From 9d040ab3e94c6d07803a2a7fc5783a8ba7ca3b9d Mon Sep 17 00:00:00 2001
From: Rob Taylor <rob.taylor@chipflow.io>
Date: Fri, 5 Jun 2026 02:25:21 +0100
Subject: [PATCH 1/2] =?UTF-8?q?ci:=20use=20T4=20+=20xlarge=20runners=20?=
 =?UTF-8?q?=E2=80=94=20re-enable=20CUDA/HIP,=20de-serialize=20Metal?=
MIME-Version: 1.0
Content-Type: text/plain; charset=UTF-8
Content-Transfer-Encoding: 8bit

The gpu-eda team plan adds two GitHub-hosted larger runners: tesla4-runner
(4 vCPU + 1 NVIDIA T4) and macos-runner-xlarge (M2 Pro, 14 GB). Put them to
work alongside the free self-hosted macos-runner-1.

- CUDA Tests + HIP Tests (NVIDIA backend): un-gate (`if: false` removed) and
  move from the offline nvidia-runner-1 to tesla4-runner, every push. CUDA
  has had no CI coverage since 2026-05-01; the T4 runs CUDA natively and the
  HIP-on-NVIDIA codepath (HIP_PLATFORM=nvidia). Native AMD/HIP still needs an
  AMD runner.
- Metal Tests + JTAG Minimal Cosim: conditional runs-on — free self-hosted
  macos-runner-1 on routine PR pushes (full coverage, no cost), offloading to
  the billed macos-runner-xlarge on `main` or a `ci:metal-xl`-labelled PR so
  they run in parallel with the disk-heavy MCU SoC Metal job. That job stays
  pinned to macos-runner-1 (xlarge has only 14 GB storage).
- Add a workflow-level concurrency group (cancel-in-progress per ref) so
  rapid pushes don't pile up on the self-hosted / billed runners.
- Register tesla4-runner + macos-runner-xlarge in .github/actionlint.yaml.

Co-developed-by: Claude Code v2.1.162 (claude-opus-4-8)
---
 .github/actionlint.yaml  |  5 +++++
 .github/workflows/ci.yml | 40 ++++++++++++++++++++++++++++------------
 2 files changed, 33 insertions(+), 12 deletions(-)

diff --git a/.github/actionlint.yaml b/.github/actionlint.yaml
index c78912f1..3f26b584 100644
--- a/.github/actionlint.yaml
+++ b/.github/actionlint.yaml
@@ -2,3 +2,8 @@ self-hosted-runner:
   labels:
     - nvidia-runner-1
     - macos-runner-1
+    # GitHub-hosted GPU larger runner (gpu-eda team plan), added 2026-06-05.
========================================================================
• **Task instructions**:
1) Answer these questions from the CI runner patch.
(a) To which runner do the CUDA Tests and HIP Tests move?
(b) Why does the MCU SoC Metal job stay pinned to macos-runner-1?
(c) How many insertions and deletions does the patch make across its two files?
2) Continue the CI runner patch from its last line.
========================================================================
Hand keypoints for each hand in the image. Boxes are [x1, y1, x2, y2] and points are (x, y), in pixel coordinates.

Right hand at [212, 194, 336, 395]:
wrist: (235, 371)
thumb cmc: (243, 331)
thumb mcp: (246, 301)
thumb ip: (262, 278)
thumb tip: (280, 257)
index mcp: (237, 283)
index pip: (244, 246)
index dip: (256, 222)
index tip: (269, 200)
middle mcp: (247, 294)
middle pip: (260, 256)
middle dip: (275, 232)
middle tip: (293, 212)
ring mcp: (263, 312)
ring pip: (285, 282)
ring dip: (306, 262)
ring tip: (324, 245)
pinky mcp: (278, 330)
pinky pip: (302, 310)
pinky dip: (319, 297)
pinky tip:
========================================================================
• **Results of the exercise**:
1)
(a) They move to tesla4-runner.
(b) The macos-runner-xlarge has only 14 GB storage.
(c) It makes 33 insertions and 12 deletions.

2)
+    # A custom-named larger runner, so actionlint needs it listed.
+    # (macos-latest-xlarge is a standard GitHub label — actionlint already
+    # knows it, so it doesn't go here.)
+    - tesla4-runner
diff --git a/.github/workflows/ci.yml b/.github/workflows/ci.yml
index 00f177a5..03a4cc2c 100644
--- a/.github/workflows/ci.yml
+++ b/.github/workflows/ci.yml
@@ -10,6 +10,12 @@ on:
 permissions:
   contents: write
 
+# Cancel superseded in-progress runs for the same ref (PR branch or main) so
+# rapid pushes don't pile up on the self-hosted / billed GPU + macOS runners.
+concurrency:
+  group: ci-${{ github.workflow }}-${{ github.ref }}
+  cancel-in-progress: true
+
 env:
   CARGO_TERM_COLOR: always
 
@@ -144,9 +150,14 @@ jobs:
   # Build and run Metal simulation on macOS
   metal:
     name: Metal Tests (macOS)
-    # Re-enabled 2026-05-12 against the self-hosted chipflow org runner
-    # macos-runner-1 (Apple Silicon + Metal GPU).
-    runs-on: macos-runner-1
+    # Routine PR pushes run on the free self-hosted macos-runner-1
+    # (Apple Silicon + Metal GPU). On `main` — or any PR carrying the
+    # `ci:metal-xl` label — this light job offloads to the GitHub-hosted
+    # macos-latest-xlarge (M2 Pro) so it runs in parallel with the
+    # disk-heavy MCU SoC Metal job (which stays pinned to macos-runner-1,
+    # since xlarge has only 14 GB storage). This is the billed runner, so
+    # it's gated to main/label rather than every push.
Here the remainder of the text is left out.